List every treaty, statute, treaty article and court case that the Brexit commentary names.

◆ Reading passage ◆
· · ·

Wednesday, January 16th, 2019

There are no good options from now on, no cost-free ones, anyway. There never were. If this point had been made 2½ years ago – and indeed at any point thereafter – we might not be where we are now.  So now what?

Well, for those who want a No Deal Brexit doing nothing is the best option.  Just wait.  Tick. Tock. …… Until 11 pm on Friday 29th March 2019. Exciting, isn’t it? Like  small children waiting for Father Xmas to appear. As Jacob Rees-Mogg might put it: Fiat Brexit ruat caelum.

And what about the rest of us, those who view with rather more apprehension the prospect of doing something which has not been done by any advanced, sophisticated (no sniggering at the back, please) country in living memory?

Well, here are two options.

  1. Take Back Control

Yes really: do the one thing which thanks to the ECJ – Oh, the irony! – is unequivocally, unambiguously, within Britain’s control without any interference from Johnny Foreigner: revoke Article 50. But, but, but…… the will of the people, no Parliamentary majority, May won’t do it, a democratic outrage etc etc. Yes, yes: all true. All very good points. But if Parliament really doesn’t want a No Deal Brexit – despite having enacted legislation achieving exactly that a year ago – then, absent any other choice, this is one thing it can do.

If Parliament could strain at the gnat of the EU Withdrawal Act it should have no difficulty at swallowing the camel of revocation. It does at least preserve the status quo – not something to be sniffed at in these febrile times. It enables Parliament and the country to do what they have so signally and dismally failed to do in the last few years: work out what they want to do, how to get there and what sort of relationship Britain wants to have with the European Continent.

A strategy, in short. (I know, the very idea!).  And in detail – not in the sort of airy fairy generalised motherhood and apple pie language which has been used, the sorts of speeches known, somewhat sniffily by some civil lawyers, as jury speeches: all emotion and heartstrings, not much analysis or facts, the sorts of speeches which sound superficially plausible, get applause from the audience and fall apart moments later. Potemkin speeches – whether or not accompanied by Pinocchio-style dancing.

There are lots of objections to this choice, some of them serious and very well-grounded. Not doing what people voted for 3 years ago, having told them you would, is not a course of action a democracy should generally take, not without very good reason anyway. Still, it is not quite as unusual and outrageous as those objecting to it make out. It happens after every election, after all.  (Tuition fees, anyone?) And it was the Labour government which went to court to establish the legal principle that a manifesto promise – about a referendum on the Lisbon Treaty (yet more irony!) – could not be relied on (R (Wheeler) v Office of the Prime Minister). Manifesto promises are worthless, the highest court in the land has ruled.

· · ·

(Saved entries)
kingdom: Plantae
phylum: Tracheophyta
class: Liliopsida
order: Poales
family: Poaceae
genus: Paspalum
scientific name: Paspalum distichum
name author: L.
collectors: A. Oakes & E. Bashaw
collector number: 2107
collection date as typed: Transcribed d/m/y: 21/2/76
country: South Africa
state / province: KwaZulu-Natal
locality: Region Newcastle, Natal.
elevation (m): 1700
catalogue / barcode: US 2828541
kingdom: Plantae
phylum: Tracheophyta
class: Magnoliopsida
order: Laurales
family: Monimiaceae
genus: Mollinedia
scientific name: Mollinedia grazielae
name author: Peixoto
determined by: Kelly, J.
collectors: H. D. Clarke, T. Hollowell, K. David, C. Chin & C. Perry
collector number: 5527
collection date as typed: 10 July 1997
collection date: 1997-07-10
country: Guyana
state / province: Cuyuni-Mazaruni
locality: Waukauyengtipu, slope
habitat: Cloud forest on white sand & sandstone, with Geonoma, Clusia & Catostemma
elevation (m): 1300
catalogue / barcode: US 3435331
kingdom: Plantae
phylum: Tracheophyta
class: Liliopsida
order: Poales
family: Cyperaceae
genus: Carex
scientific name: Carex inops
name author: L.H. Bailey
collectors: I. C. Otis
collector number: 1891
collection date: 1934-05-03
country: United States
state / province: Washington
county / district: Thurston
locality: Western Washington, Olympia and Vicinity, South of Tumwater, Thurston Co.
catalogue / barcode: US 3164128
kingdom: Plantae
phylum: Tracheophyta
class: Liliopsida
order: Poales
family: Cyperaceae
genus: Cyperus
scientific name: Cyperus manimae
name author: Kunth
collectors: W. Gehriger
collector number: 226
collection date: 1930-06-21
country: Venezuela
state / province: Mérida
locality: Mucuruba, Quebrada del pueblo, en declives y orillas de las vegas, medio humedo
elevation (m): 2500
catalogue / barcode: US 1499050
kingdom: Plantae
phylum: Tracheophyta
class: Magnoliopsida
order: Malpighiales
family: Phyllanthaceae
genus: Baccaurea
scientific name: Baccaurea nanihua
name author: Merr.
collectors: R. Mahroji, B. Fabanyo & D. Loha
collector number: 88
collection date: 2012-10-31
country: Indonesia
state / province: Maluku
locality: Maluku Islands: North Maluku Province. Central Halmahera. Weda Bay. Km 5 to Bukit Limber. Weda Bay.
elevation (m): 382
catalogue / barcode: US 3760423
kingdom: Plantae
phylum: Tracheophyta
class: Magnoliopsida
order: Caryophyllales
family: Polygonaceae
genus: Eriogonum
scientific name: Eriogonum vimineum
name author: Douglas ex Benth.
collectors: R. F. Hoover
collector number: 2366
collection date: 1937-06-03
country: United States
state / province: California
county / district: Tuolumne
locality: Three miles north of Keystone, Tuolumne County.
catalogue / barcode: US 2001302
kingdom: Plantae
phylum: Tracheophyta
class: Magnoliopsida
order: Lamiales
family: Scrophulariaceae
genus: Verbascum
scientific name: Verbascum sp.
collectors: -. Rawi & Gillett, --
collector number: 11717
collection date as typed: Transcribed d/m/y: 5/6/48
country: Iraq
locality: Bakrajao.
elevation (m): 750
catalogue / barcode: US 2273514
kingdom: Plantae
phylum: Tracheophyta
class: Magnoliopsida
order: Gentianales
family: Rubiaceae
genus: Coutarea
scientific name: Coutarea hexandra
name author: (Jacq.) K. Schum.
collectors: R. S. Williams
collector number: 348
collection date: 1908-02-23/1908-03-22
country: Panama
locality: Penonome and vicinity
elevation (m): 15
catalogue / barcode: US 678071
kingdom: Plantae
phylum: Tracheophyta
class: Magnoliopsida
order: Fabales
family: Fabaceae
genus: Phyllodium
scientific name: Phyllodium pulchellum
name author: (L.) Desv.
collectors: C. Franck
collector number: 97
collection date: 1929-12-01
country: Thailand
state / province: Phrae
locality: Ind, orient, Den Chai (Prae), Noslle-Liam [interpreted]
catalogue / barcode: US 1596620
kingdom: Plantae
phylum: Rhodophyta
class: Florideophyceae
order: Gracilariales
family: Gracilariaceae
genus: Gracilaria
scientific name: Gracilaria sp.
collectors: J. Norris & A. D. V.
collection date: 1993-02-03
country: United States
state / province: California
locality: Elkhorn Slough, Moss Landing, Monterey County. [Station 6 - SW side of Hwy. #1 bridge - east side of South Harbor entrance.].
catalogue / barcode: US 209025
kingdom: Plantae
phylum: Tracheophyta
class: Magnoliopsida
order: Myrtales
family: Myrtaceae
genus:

· · ·

◆ The output ◆
- Article 50
- EU Withdrawal Act
- Lisbon Treaty
- R (Wheeler) v Office of the Prime Minister